— DATA TO EXAMINE —
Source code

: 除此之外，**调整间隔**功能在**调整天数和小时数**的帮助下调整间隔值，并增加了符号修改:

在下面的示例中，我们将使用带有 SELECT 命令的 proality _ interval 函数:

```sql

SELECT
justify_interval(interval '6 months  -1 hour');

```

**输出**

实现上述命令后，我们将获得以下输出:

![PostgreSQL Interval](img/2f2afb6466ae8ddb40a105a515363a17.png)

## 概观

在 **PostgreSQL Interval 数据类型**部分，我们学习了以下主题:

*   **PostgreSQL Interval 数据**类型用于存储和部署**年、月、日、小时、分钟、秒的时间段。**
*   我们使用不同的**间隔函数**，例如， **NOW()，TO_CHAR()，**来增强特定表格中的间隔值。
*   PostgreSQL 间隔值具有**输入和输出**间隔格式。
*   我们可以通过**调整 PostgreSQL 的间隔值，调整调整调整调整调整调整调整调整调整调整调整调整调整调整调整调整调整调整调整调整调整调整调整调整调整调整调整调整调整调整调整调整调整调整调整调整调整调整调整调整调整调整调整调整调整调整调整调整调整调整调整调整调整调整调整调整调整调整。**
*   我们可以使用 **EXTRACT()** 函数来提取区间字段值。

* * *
==
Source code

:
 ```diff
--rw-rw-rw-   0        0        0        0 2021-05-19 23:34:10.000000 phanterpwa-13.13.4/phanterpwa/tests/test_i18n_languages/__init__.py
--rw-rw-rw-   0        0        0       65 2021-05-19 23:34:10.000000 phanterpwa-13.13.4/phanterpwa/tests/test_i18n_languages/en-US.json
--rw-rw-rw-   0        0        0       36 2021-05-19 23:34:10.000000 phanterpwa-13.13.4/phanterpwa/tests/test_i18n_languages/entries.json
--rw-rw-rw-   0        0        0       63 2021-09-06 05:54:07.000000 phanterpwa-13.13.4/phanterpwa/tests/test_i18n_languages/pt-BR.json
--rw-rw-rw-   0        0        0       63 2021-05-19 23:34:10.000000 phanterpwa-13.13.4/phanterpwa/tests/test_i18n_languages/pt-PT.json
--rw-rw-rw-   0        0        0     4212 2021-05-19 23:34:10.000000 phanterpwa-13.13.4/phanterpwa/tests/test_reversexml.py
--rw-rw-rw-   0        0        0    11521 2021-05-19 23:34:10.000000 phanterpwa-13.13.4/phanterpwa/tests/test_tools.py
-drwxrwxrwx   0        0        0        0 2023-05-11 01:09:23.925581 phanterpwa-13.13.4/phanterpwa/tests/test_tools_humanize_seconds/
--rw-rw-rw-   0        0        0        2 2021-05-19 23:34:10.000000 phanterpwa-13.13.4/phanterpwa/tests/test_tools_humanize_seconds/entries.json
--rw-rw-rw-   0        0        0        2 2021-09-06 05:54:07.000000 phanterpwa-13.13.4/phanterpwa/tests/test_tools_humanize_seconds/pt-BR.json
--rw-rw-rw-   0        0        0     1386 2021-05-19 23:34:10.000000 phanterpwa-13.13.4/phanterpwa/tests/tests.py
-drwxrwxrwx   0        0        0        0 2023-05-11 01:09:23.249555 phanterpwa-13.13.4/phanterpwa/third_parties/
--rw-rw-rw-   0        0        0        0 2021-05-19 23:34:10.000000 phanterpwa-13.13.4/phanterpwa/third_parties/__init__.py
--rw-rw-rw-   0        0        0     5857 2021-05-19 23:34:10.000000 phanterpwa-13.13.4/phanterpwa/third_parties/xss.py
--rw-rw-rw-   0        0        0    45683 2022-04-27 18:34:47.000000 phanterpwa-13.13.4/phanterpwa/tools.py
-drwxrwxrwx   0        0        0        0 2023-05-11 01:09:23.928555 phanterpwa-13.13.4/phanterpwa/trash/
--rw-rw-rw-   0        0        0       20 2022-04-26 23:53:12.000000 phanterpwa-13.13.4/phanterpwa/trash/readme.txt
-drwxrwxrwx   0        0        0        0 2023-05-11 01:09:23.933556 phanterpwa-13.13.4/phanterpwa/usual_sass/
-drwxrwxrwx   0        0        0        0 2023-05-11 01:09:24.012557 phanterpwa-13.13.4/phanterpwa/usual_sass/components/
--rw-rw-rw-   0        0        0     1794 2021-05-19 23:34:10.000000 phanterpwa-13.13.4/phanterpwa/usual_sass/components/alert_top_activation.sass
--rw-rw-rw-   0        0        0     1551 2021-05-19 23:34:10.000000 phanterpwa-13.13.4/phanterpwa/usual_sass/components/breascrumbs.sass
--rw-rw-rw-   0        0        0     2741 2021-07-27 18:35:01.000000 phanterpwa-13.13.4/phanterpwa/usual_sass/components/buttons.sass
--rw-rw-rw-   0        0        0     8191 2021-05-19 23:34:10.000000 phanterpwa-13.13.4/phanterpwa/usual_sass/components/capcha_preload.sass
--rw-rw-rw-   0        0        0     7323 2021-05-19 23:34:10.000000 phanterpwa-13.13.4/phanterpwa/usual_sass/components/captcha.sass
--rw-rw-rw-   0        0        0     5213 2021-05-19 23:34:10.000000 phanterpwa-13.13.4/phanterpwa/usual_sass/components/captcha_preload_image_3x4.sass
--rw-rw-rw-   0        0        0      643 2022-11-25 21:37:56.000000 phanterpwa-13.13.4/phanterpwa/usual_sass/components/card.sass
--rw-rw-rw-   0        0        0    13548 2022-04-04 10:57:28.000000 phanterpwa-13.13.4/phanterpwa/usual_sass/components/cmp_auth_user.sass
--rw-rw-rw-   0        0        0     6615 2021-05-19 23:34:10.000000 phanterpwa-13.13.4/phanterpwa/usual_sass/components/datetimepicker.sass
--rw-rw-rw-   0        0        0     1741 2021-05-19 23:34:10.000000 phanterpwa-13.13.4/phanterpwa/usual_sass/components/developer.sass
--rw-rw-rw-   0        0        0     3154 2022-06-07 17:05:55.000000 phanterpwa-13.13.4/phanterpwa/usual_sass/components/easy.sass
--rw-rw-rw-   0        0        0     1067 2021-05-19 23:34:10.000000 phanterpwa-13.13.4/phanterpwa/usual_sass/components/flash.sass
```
---
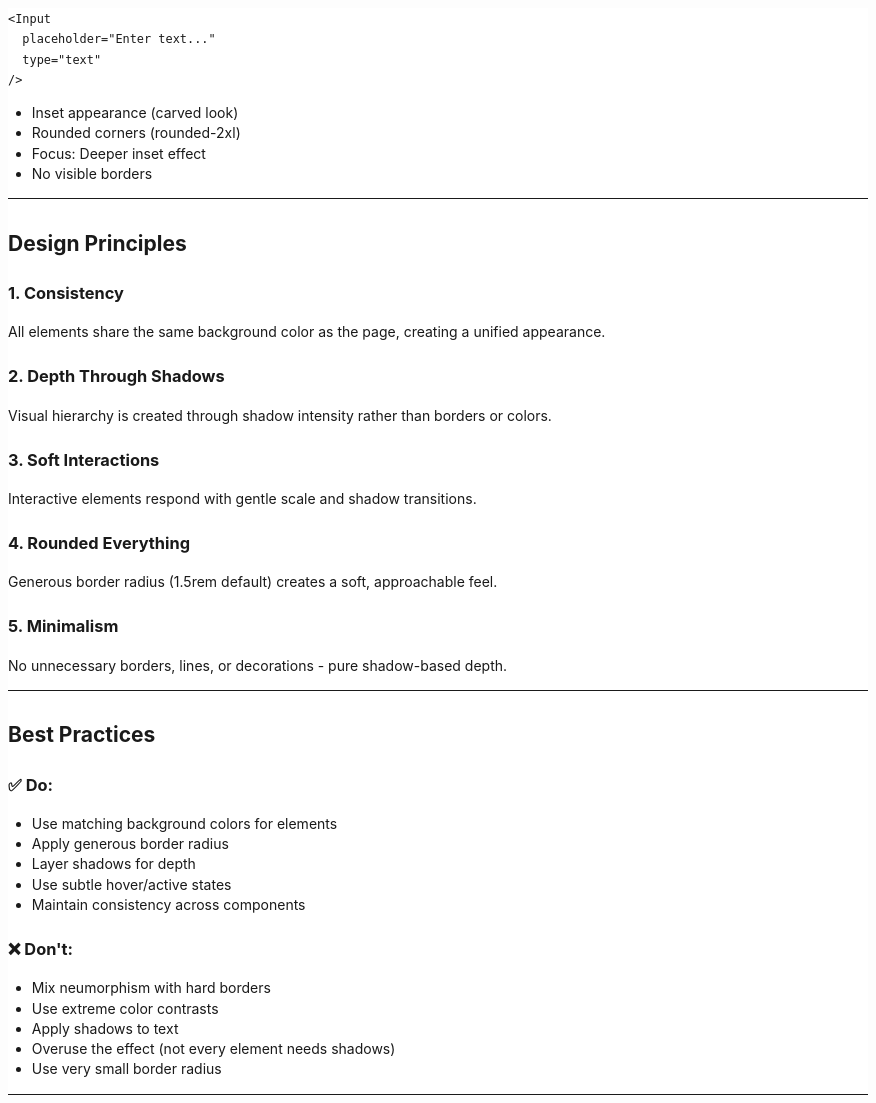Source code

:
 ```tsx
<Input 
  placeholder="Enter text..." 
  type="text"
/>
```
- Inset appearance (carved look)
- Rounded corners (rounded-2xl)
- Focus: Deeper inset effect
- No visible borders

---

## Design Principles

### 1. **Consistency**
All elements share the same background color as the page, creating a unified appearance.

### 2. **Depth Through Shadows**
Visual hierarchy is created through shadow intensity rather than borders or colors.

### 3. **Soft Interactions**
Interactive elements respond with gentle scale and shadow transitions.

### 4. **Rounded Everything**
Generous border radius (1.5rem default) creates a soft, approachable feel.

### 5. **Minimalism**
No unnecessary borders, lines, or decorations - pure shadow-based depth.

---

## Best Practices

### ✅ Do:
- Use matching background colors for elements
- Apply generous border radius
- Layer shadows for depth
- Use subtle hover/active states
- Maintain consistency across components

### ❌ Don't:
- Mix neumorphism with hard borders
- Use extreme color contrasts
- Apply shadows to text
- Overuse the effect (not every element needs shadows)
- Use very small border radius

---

— ASSIGNMENT —
For the string "appearance", filter the data and copy out each line where it occurs.

— EXERCISE RESPONSE —
- Inset appearance (carved look)
All elements share the same background color as the page, creating a unified appearance.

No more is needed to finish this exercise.